■ Available data ■
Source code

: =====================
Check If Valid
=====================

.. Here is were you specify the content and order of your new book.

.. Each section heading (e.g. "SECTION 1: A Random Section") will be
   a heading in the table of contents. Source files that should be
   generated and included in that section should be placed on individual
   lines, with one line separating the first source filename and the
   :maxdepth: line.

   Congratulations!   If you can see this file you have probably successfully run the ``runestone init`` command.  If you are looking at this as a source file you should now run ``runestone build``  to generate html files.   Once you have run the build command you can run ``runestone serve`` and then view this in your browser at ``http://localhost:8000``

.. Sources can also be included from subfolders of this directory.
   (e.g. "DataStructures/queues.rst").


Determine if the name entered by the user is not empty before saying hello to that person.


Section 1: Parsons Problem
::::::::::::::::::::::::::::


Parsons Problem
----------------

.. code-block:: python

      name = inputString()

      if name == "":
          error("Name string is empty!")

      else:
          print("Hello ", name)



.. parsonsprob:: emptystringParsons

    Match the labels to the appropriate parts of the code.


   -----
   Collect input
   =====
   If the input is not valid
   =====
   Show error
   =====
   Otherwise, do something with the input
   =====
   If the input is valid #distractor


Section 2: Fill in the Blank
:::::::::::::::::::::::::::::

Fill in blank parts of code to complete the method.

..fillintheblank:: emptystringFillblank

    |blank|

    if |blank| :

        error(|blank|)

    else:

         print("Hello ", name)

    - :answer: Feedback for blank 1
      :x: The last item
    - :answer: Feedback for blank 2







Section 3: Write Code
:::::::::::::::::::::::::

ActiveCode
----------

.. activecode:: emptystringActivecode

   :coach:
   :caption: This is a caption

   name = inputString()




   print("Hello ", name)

■ What to work on ■
Which of the lines above hold the string "inputString"? Copy each one.

■ The completed task ■
      name = inputString()
   name = inputString()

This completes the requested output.